CULTURA
La custode di libri di Sophie Divry
Sembra che alcuni scrittori francesi abbiano un innato talento da oratori, che trasferiscono sulla pagina scritta facendo parlare (o pensare) i loro personaggi a ruota libera. E la cosa bella è che per lo più fanno dire loro cose colte e intelligenti. Vengono in mente le discettazioni della portinaia filosofa de “L’eleganza del riccio” di Muriel Barbery, oppure i saggi di Pennac in cui l’autore parla, per esempio, del piacere di leggere (“Il verbo leggere non sopporta l'imperativo, avversione che condivide con alcuni altri verbi: il verbo 'amare', il verbo 'sognare' […]” è l’incipit di “Come un romanzo”).
Se quest’ultimo tema fosse l’oggetto di una competizione, avrebbe però la meglio Sophie Divry, trentenne di Lione al suo primo romanzo: La custode di libri (Einaudi, 2012). Mette infatti in scena un monologo di 65 pagine di una bibliotecaria frustrata, che lavora al reparto geografia del piano interrato di una biblioteca di un paesino sperduto. Non è laureata, si è trasferita da Parigi per amore di un uomo che l’ha lasciata per mettersi con “un’ingegnera” nucleare, è impiegata ai codici 900 e 910 del sistema di catalogazione Dewey, ossia al settore geografia quando invece è appassionata di storia e, non bastasse, è innamorata di un ricercatore che studia in biblioteca che non la calcola minimamente.

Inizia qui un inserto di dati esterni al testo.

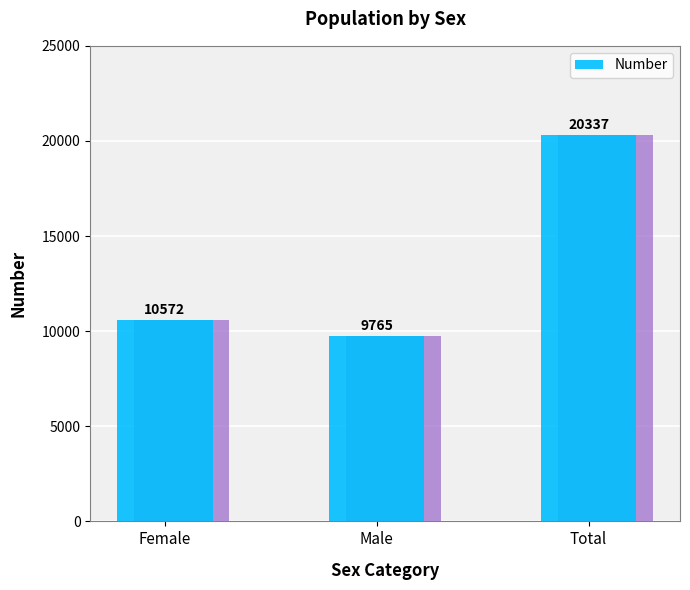

How many categories are shown in the chart?

3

Questa Bridget Jones dei libri sceglie di importunare un malcapitato avventore che ha trascorso la notte in biblioteca, forse un vagabondo (nulla di lui viene detto), rovesciandogli addosso tutto quello che pensa del suo lavoro (“Dewey è un po’ il Mendelev dei bibliotecari”), di chi la ha costretta ad una vita nel sottosuolo (“gli architetti non pensano mai a niente, del resto”), dell’amore (“è stato in quel momento che mi sono resa conto di quanto la sua nuca mi avesse soggiogata”), della letteratura (“cosa può produrre dal punto di vista letterario una società in cui non ci sono più guerre, né epidemie, né rivoluzioni?”) e chi più ne ha più ne metta.
L’ironia è la chiave del suo monologare, che in realtà è però amaro, perché dipinge una realtà lavorativa, sociale e culturale deprimente, che è la nostra. “Il fatto è che la gente è sola, terribilmente sola. Leggere è un pretesto. Una messinscena. La gente viene qui a cercare qualcosa cui aggrapparsi”. Lei per prima, che appena ha trovato (fuori dalle ore di silenzio di cui vive una biblioteca) un interlocutore con cui sfogarsi ne ha approfittato per raccontargli l’intero suo pensiero. La dimensione del linguaggio parlato permette all’autrice di saltare da un argomento all’altro, ma con tale fluidità e tensione, che il lettore resta incollato, quasi fosse lui il malcapitato vagabondo che non riesce ad interrompere il monologo della bibliotecaria perché lei non tira mai il fiato. La finzione linguistica permette all’autrice poi, perfino di spingersi nel “politically incorrect”: “Ma cosa crede, li conosco i suoi argomenti, caro ministro: fare della mediateca un luogo di piacere, di convivialità […]. La cultura non è un piacere. La cultura è uno sforzo permanente dell’essere per sfuggire alla propria vile condizione di primate non civilizzato. Guardi, prendono in prestito solo divudì, solo divudì.” Riflettiamoci.